# EXERCISE AIM:
Copy every line of text in the data below word for word, and leave the pictures out of your answer.

:: RAW RECORDS ::

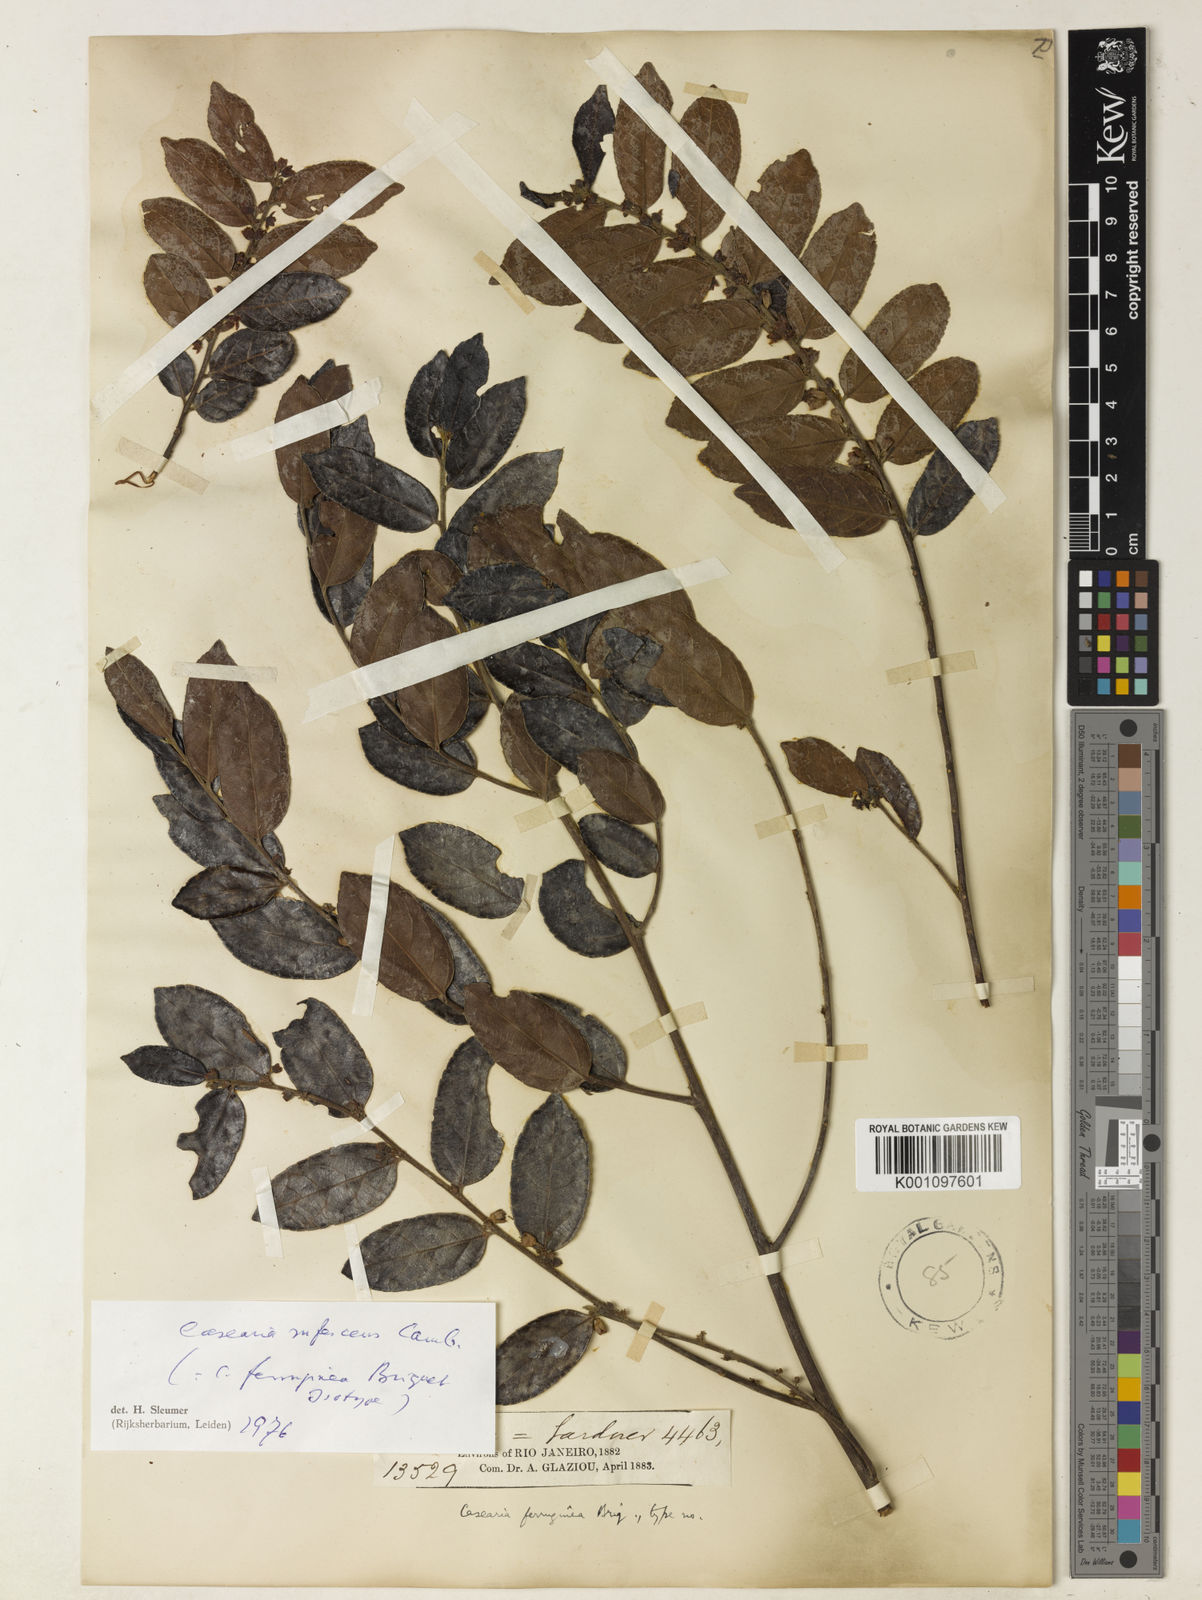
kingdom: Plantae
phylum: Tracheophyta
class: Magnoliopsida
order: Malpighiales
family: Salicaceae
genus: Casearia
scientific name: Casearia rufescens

:::

# IN RESPONSE:
kingdom: Plantae
phylum: Tracheophyta
class: Magnoliopsida
order: Malpighiales
family: Salicaceae
genus: Casearia
scientific name: Casearia rufescens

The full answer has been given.